***** Exercise materials
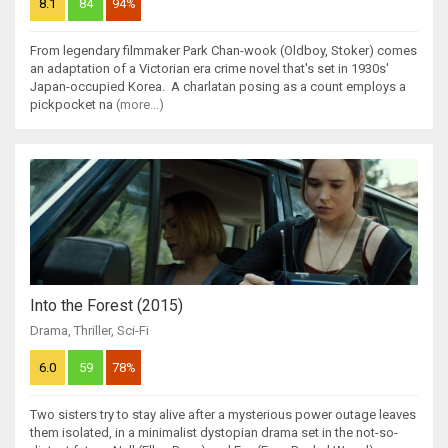
8.1
84
94%
From legendary filmmaker Park Chan-wook (Oldboy, Stoker) comes
an adaptation of a Victorian era crime novel that's set in 1930s'
Japan-occupied Korea. A charlatan posing as a count employs a
pickpocket na
(more...)
Into the Forest (2015)
Drama
,
Thriller
,
Sci-Fi
6.0
59
78%
Two sisters try to stay alive after a mysterious power outage leaves
them isolated, in a minimalist dystopian drama set in the not-so-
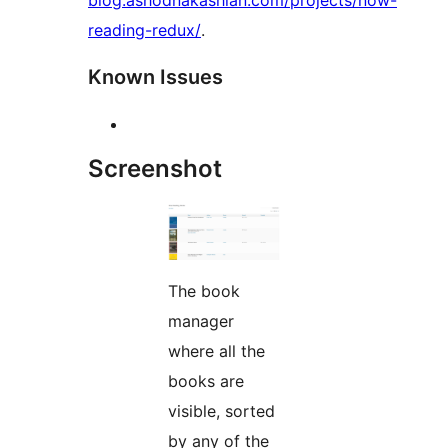
blog.ashodnakashian.com/projects/now-
reading-redux/
.
Known Issues
Screenshot
The book
manager
where all the
books are
visible, sorted
by any of the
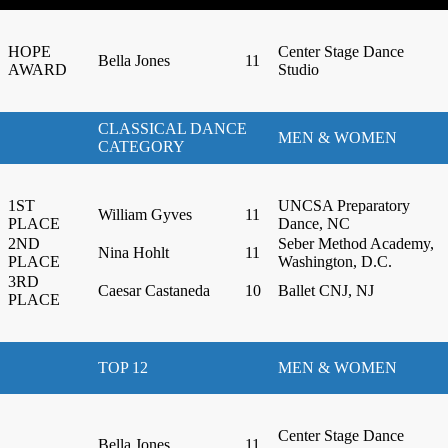
HOPE
Center Stage Dance
Bella Jones
11
AWARD
Studio
CLASSICAL DANCE
MEN & WOMEN
CATEGORY
1ST
UNCSA Preparatory
William Gyves
11
PLACE
Dance, NC
2ND
Seber Method Academy,
Nina Hohlt
11
PLACE
Washington, D.C.
3RD
Caesar Castaneda
10
Ballet CNJ, NJ
PLACE
TOP 12
MEN & WOMEN
Center Stage Dance
Bella Jones
11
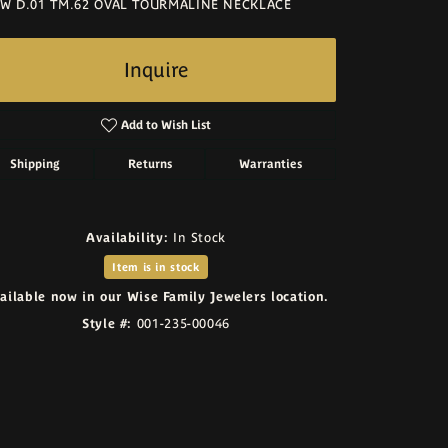
W D.01 TM.62 OVAL TOURMALINE NECKLACE
Inquire
Add to Wish List
Shipping
Returns
Warranties
Availability:
In Stock
Item is in stock
ailable now in our Wise Family Jewelers location.
Style #:
001-235-00046
Click to zoom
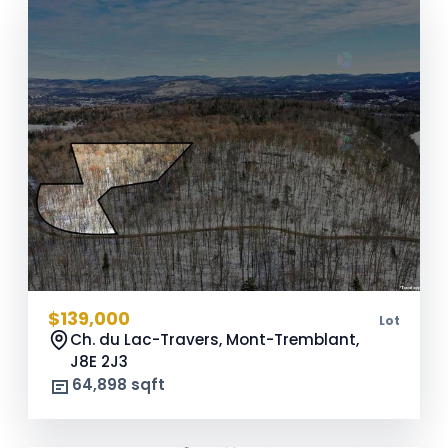
$139,000
Lot
Ch. du Lac-Travers, Mont-Tremblant,
J8E 2J3
64,898 sqft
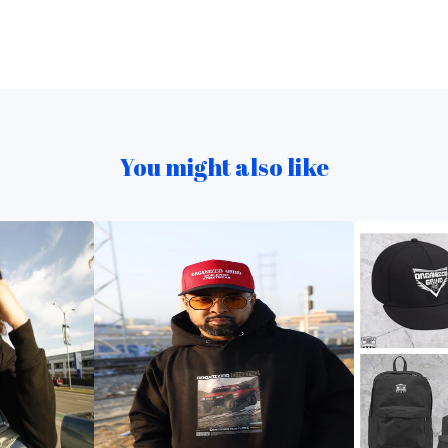
You might also like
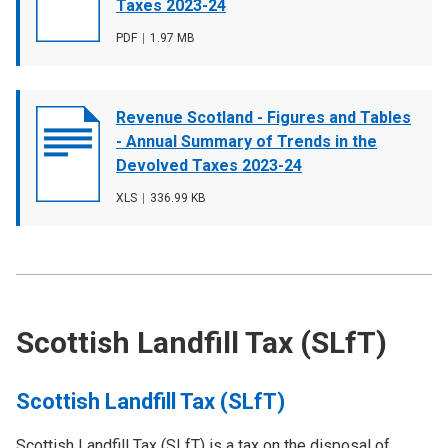
image
Taxes 2023-24
File
PDF
,
File
1.97 MB
type
size
Document
Revenue Scotland - Figures and Tables
cover
- Annual Summary of Trends in the
image
Devolved Taxes 2023-24
File
XLS
,
File
336.99 KB
type
size
Scottish Landfill Tax (SLfT)
Scottish Landfill Tax (SLfT)
Scottish Landfill Tax (SLfT) is a tax on the disposal of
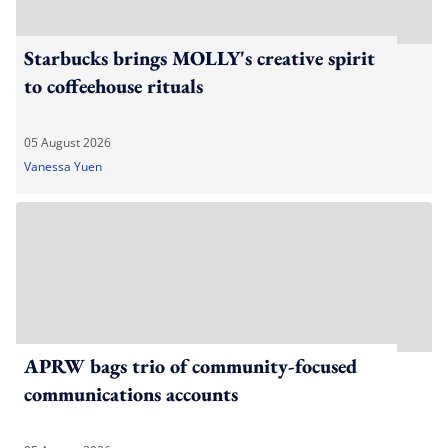
Starbucks brings MOLLY's creative spirit
to coffeehouse rituals
05 August 2026
Vanessa Yuen
APRW bags trio of community-focused
communications accounts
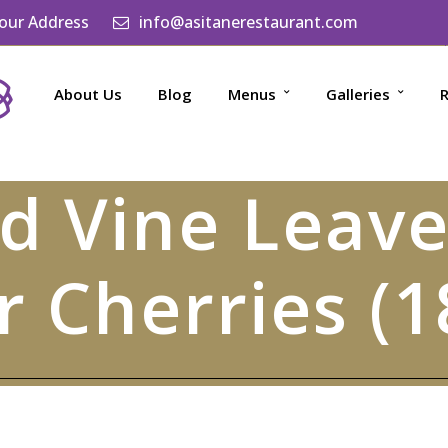
 our Address
info@asitanerestaurant.com
About Us
Blog
Menus
Galleries
R
ed Vine Leave
r Cherries (1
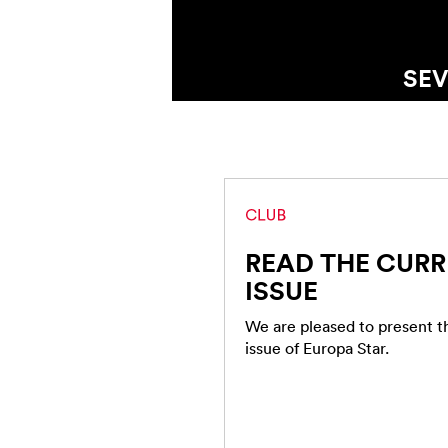
SIX CONVERSAT
READ THE CUR
ISSUE
We are pleased to present 
issue of Europa Star.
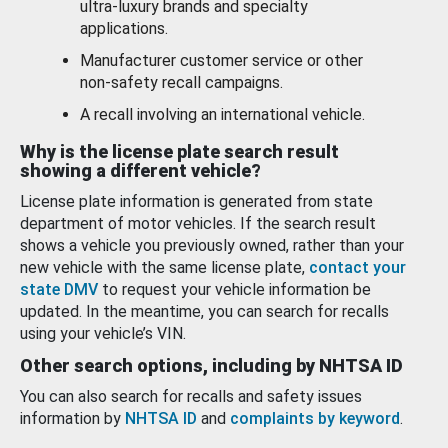
ultra-luxury brands and specialty
applications.
Manufacturer customer service or other
non-safety recall campaigns.
A recall involving an international vehicle.
Why is the license plate search result
showing a different vehicle?
License plate information is generated from state
department of motor vehicles. If the search result
shows a vehicle you previously owned, rather than your
new vehicle with the same license plate,
contact your
state DMV
to request your vehicle information be
updated. In the meantime, you can search for recalls
using your vehicle’s VIN.
Other search options, including by NHTSA ID
You can also search for recalls and safety issues
information by
NHTSA ID
and
complaints by keyword
.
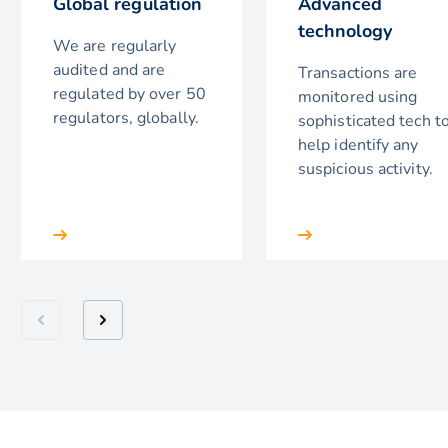
Global regulation
Advanced
technology
We are regularly
audited and are
Transactions are
regulated by over 50
monitored using
regulators, globally.
sophisticated tech t
help identify any
suspicious activity.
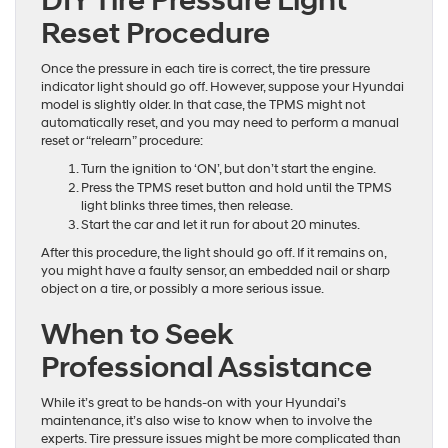
DIY Tire Pressure Light
Reset Procedure
Once the pressure in each tire is correct, the tire pressure
indicator light should go off. However, suppose your Hyundai
model is slightly older. In that case, the TPMS might not
automatically reset, and you may need to perform a manual
reset or “relearn” procedure:
Turn the ignition to ‘ON’, but don’t start the engine.
Press the TPMS reset button and hold until the TPMS
light blinks three times, then release.
Start the car and let it run for about 20 minutes.
After this procedure, the light should go off. If it remains on,
you might have a faulty sensor, an embedded nail or sharp
object on a tire, or possibly a more serious issue.
When to Seek
Professional Assistance
While it’s great to be hands-on with your Hyundai’s
maintenance, it’s also wise to know when to involve the
experts. Tire pressure issues might be more complicated than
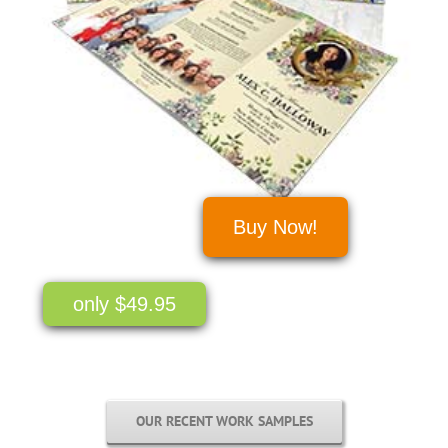
Buy Now!
only $49.95
OUR RECENT WORK SAMPLES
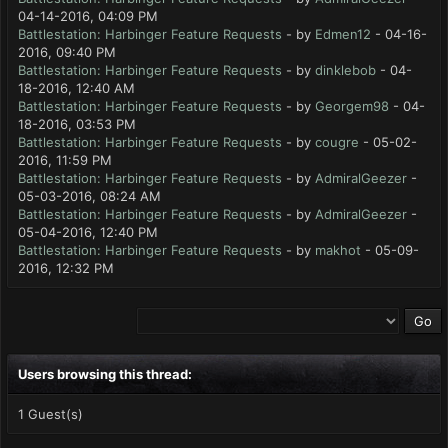
04-14-2016, 04:09 PM
Battlestation: Harbinger Feature Requests
- by
Edmen12
- 04-16-
2016, 09:40 PM
Battlestation: Harbinger Feature Requests
- by
dinklebob
- 04-
18-2016, 12:40 AM
Battlestation: Harbinger Feature Requests
- by
Georgem98
- 04-
18-2016, 03:53 PM
Battlestation: Harbinger Feature Requests
- by
cougre
- 05-02-
2016, 11:59 PM
Battlestation: Harbinger Feature Requests
- by
AdmiralGeezer
-
05-03-2016, 08:24 AM
Battlestation: Harbinger Feature Requests
- by
AdmiralGeezer
-
05-04-2016, 12:40 PM
Battlestation: Harbinger Feature Requests
- by
makhot
- 05-09-
2016, 12:32 PM
Users browsing this thread:
1 Guest(s)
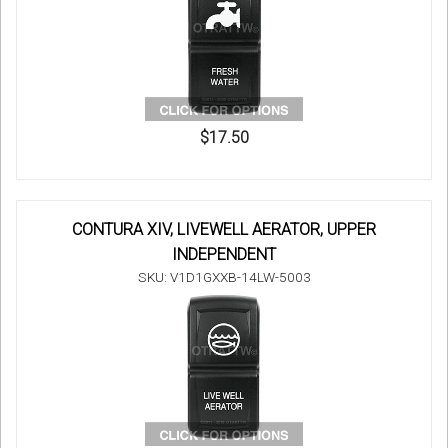
$17.50
CONTURA XIV, LIVEWELL AERATOR, UPPER
INDEPENDENT
SKU: V1D1GXXB-14LW-5003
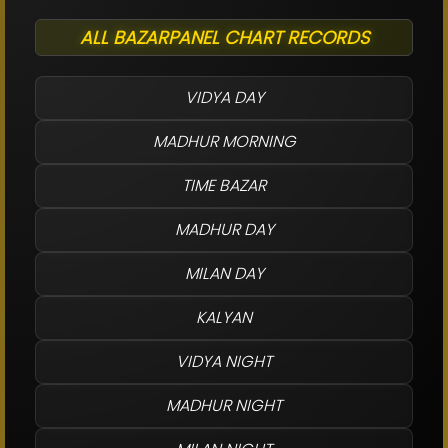
ALL BAZARPANEL CHART RECORDS
VIDYA DAY
MADHUR MORNING
TIME BAZAR
MADHUR DAY
MILAN DAY
KALYAN
VIDYA NIGHT
MADHUR NIGHT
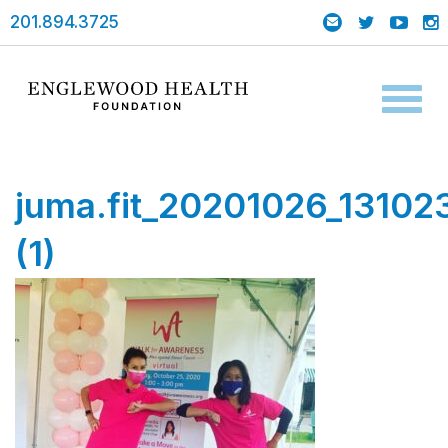
201.894.3725
Toggl
naviga
juma.fit_20201026_13102
(1)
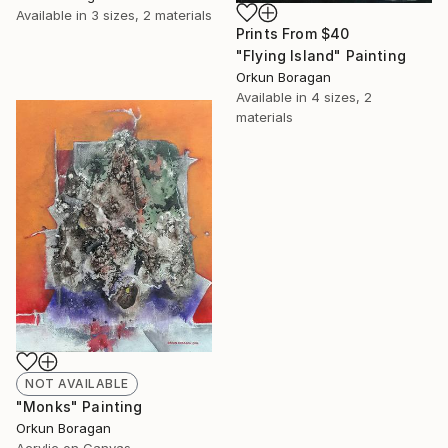
Available in
3 sizes, 2 materials
Prints From
$40
"Flying Island" Painting
Orkun Boragan
Available in
4 sizes, 2
materials
NOT AVAILABLE
"Monks" Painting
Orkun Boragan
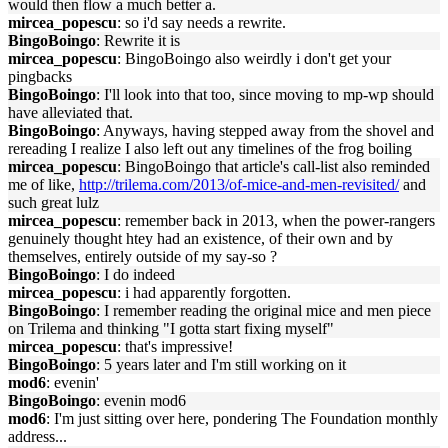
would then flow a much better a.
mircea_popescu
: so i'd say needs a rewrite.
BingoBoingo
: Rewrite it is
mircea_popescu
: BingoBoingo also weirdly i don't get your
pingbacks
BingoBoingo
: I'll look into that too, since moving to mp-wp should
have alleviated that.
BingoBoingo
: Anyways, having stepped away from the shovel and
rereading I realize I also left out any timelines of the frog boiling
mircea_popescu
: BingoBoingo that article's call-list also reminded
me of like,
http://trilema.com/2013/of-mice-and-men-revisited/
and
such great lulz
mircea_popescu
: remember back in 2013, when the power-rangers
genuinely thought htey had an existence, of their own and by
themselves, entirely outside of my say-so ?
BingoBoingo
: I do indeed
mircea_popescu
: i had apparently forgotten.
BingoBoingo
: I remember reading the original mice and men piece
on Trilema and thinking "I gotta start fixing myself"
mircea_popescu
: that's impressive!
BingoBoingo
: 5 years later and I'm still working on it
mod6
: evenin'
BingoBoingo
: evenin mod6
mod6
: I'm just sitting over here, pondering The Foundation monthly
address...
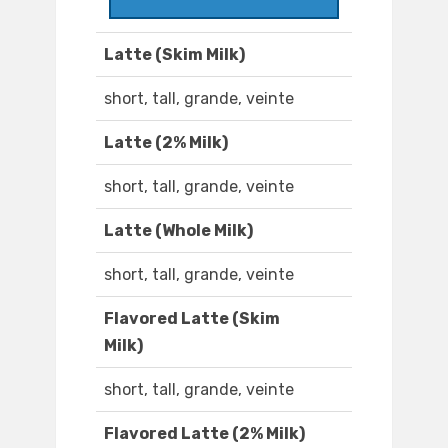
Latte (Skim Milk)
short, tall, grande, veinte
Latte (2% Milk)
short, tall, grande, veinte
Latte (Whole Milk)
short, tall, grande, veinte
Flavored Latte (Skim
Milk)
short, tall, grande, veinte
Flavored Latte (2% Milk)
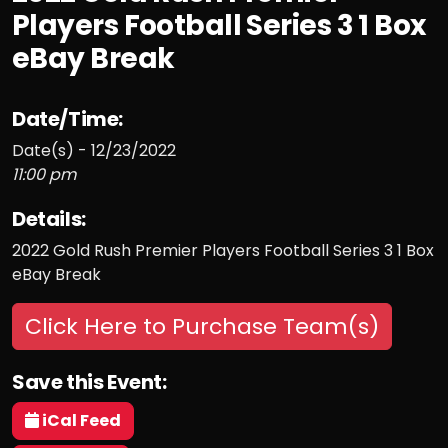
Players Football Series 3 1 Box
eBay Break
Date/Time:
Date(s) - 12/23/2022
11:00 pm
Details:
2022 Gold Rush Premier Players Football Series 3 1 Box
eBay Break
Click Here to Purchase Team(s)
Save this Event:
iCal Feed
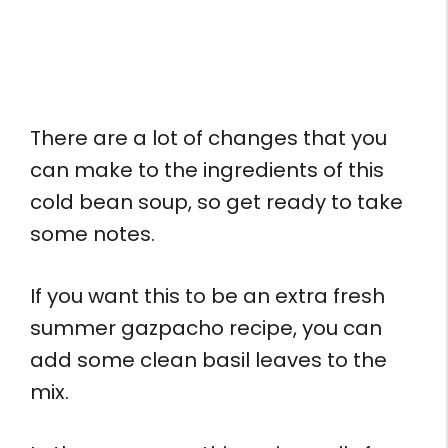
There are a lot of changes that you
can make to the ingredients of this
cold bean soup, so get ready to take
some notes.
If you want this to be an extra fresh
summer gazpacho recipe, you can
add some clean basil leaves to the
mix.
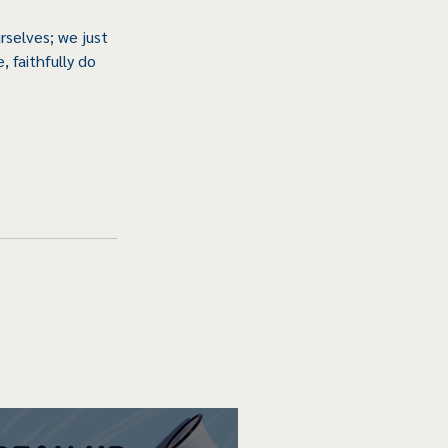
selves; we just 
 faithfully do 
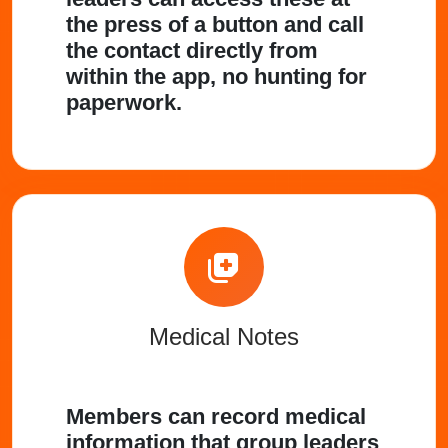
the press of a button and call
the contact directly from
within the app, no hunting for
paperwork.
Medical Notes
Members can record medical
information that group leaders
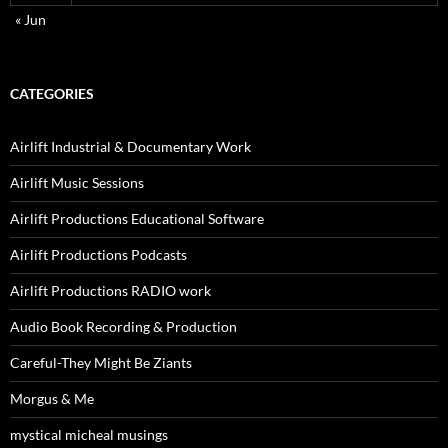
« Jun
CATEGORIES
Airlift Industrial & Documentary Work
Airlift Music Sessions
Airlift Productions Educational Software
Airlift Productions Podcasts
Airlift Productions RADIO work
Audio Book Recording & Production
Careful-They Might Be Ziants
Morgus & Me
mystical micheal musings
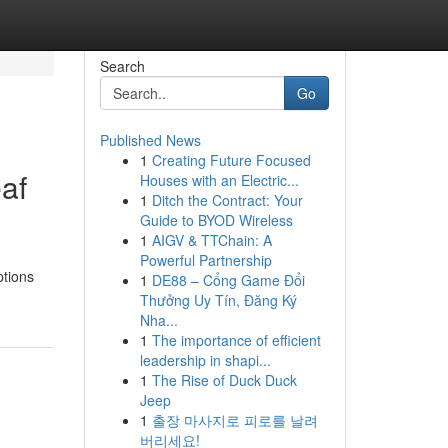
Search
Go
Published News
1
Creating Future Focused
af
Houses with an Electric...
1
Ditch the Contract: Your
Guide to BYOD Wireless
1
AIGV & TTChain: A
Powerful Partnership
ptions
1
DE88 – Cổng Game Đổi
Thưởng Uy Tín, Đăng Ký
Nha...
1
The importance of efficient
leadership in shapi...
1
The Rise of Duck Duck
Jeep
1
출장 마사지로 피로를 날려
버리세요!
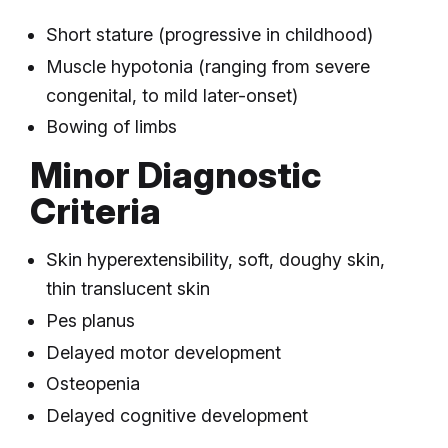
Short stature (progressive in childhood)
Muscle hypotonia (ranging from severe
congenital, to mild later-onset)
Bowing of limbs
Minor Diagnostic
Criteria
Skin hyperextensibility, soft, doughy skin,
thin translucent skin
Pes planus
Delayed motor development
Osteopenia
Delayed cognitive development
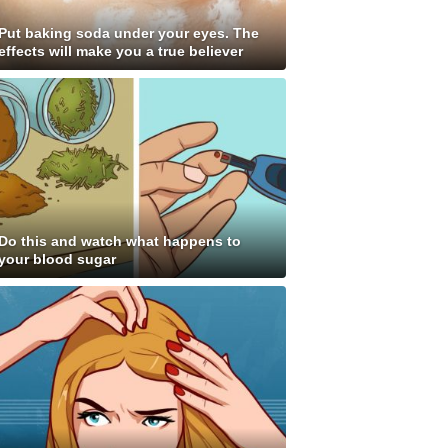
Put baking soda under your eyes. The
effects will make you a true believer
Do this and watch what happens to
your blood sugar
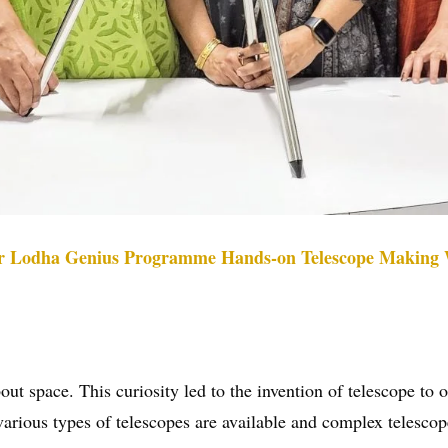
or Lodha Genius Programme Hands-on Telescope Making
t space. This curiosity led to the invention of telescope to ob
ous types of telescopes are available and complex telescopes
**********
Task to carry out
Every line that holds the string "Taxes" must be copied from the records above.

Result of this exercise
Taxes 2023-24
Devolved Taxes 2023-24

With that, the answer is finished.